Another important example is the complex ball (or unit ball) in $\mathbb{C}^n $:

$$ B = \left\{ (z_1, z_2, \dots, z_n) \in \mathbb{C}^n \mid \sum_{j=1}^{n} |z_j|^2 < 1 \right\} $$

The condition $\sum_{j=1}^{n} |z_j|^2 < 1 $involves the moduli $ |z_j| $, which are unchanged under rotations. Therefore, the complex ball is invariant under coordinate-wise rotations and is a Reinhardt domain.

Other Examples

Hartogs Domain: Domains of the form $ D = \left\{ (z_1, z_2) \in \mathbb{C}^2 \mid |z_1| < \phi(|z_2|) \right\} $, where $ \phi $ is a positive function, are Reinhardt domains if $\phi $ depends only on $|z_2|$.
Products of Reinhardt Domains: The product of Reinhardt domains in lower dimensions is also a Reinhardt domain.

Absolute Space

The notion of absolute space is instrumental in analyzing Reinhardt domains. Absolute space refers to considering only the moduli (absolute values) of the coordinates, effectively “flattening” the domain onto $[0, \infty)^n$.

By mapping:

$$ (z_1, z_2, \dots, z_n) \mapsto (\rho_1, \rho_2, \dots, \rho_n) \quad \text{where} \quad \rho_j = |z_j| $$

we consider the image of $D$ under this mapping. Since Reinhardt domains are invariant under rotations, their structure is entirely determined by the behavior of $ |z_j| $.

Logarithmic Convexity

An important property related to absolute space is logarithmic convexity. A Reinhardt domain $D$ is logarithmically convex if the set:

$$ \left\{ (\log |z_1|, \log |z_2|, \dots, \log |z_n|) \mid (z_1, z_2, \dots, z_n) \in D \right\} $$

is a convex subset of $ \mathbb{R}^n $.

This property is significant because it relates to the domain of convergence for power series in several complex variables. Logarithmic convexity ensures that power series expansions have a well-defined convergence behavior within the domain.

Counterexamples

Understanding Reinhardt domains is further enriched by examining domains that are not Reinhardt domains.

Non-Reinhardt Domains

Elliptic Domain:

$$ D = \left\{ (z_1, z_2) \in \mathbb{C}^2 \mid |z_1| + |z_2| < 1 \right\} $$

This domain is not invariant under independent rotations of $z_1 $ and $ z_2 $, as the sum $ |z_1| + |z_2| $ could change.

Sector Domain:

$$ D = \left\{ z \in \mathbb{C} \mid 0 < \arg(z) < \frac{\pi}{2} \right\} $$

Rotating $ z $ may take it outside of $D$, so this domain is not a Reinhardt domain.

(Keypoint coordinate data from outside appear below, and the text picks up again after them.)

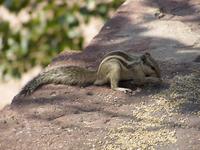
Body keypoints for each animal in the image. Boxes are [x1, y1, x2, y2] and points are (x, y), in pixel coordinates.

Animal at [16, 50, 162, 96]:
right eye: (152, 67)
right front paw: (155, 80)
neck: (139, 63)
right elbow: (142, 80)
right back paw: (122, 88)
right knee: (111, 86)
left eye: (157, 65)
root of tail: (97, 74)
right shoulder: (138, 73)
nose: (160, 76)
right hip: (115, 68)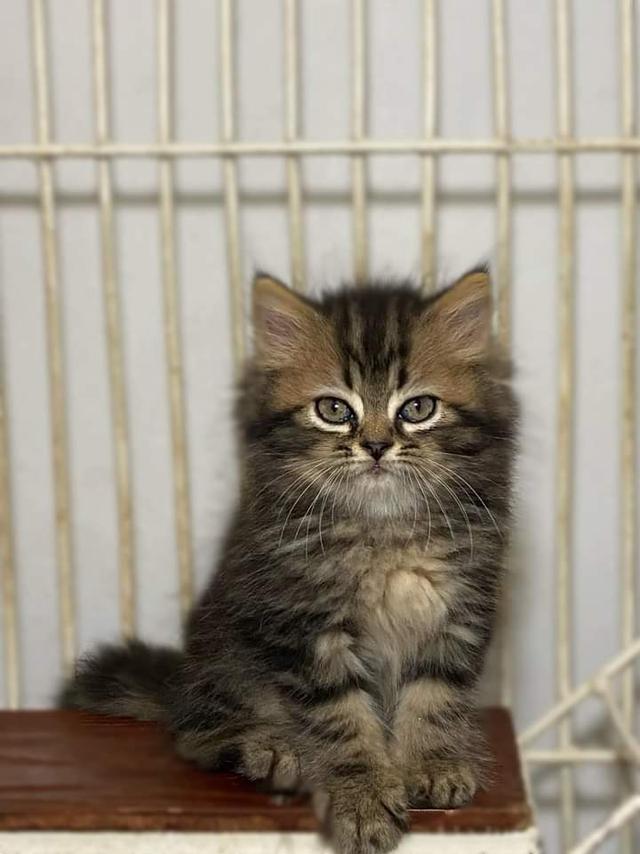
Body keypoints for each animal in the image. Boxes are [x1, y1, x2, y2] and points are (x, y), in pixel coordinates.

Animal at [62, 270, 516, 854]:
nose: (375, 446)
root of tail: (180, 682)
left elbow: (434, 697)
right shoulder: (303, 624)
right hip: (225, 658)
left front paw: (434, 763)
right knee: (195, 733)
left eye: (417, 409)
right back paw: (272, 750)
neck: (384, 530)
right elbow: (342, 720)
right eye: (334, 410)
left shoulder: (456, 612)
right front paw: (363, 799)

Why They Fail to be Reinhardt Domains

These domains fail to satisfy the definition because they lack invariance under coordinate-wise rotations. In the elliptic domain, rotating one coordinate could increase $ |z_j| $, violating the condition $ |z_1| + |z_2| < 1 $. In the sector domain, rotating $z$ changes its argument $ \arg(z) $, potentially moving it outside the specified range.

These counterexamples underscore the importance of the rotational invariance property in defining Reinhardt domains.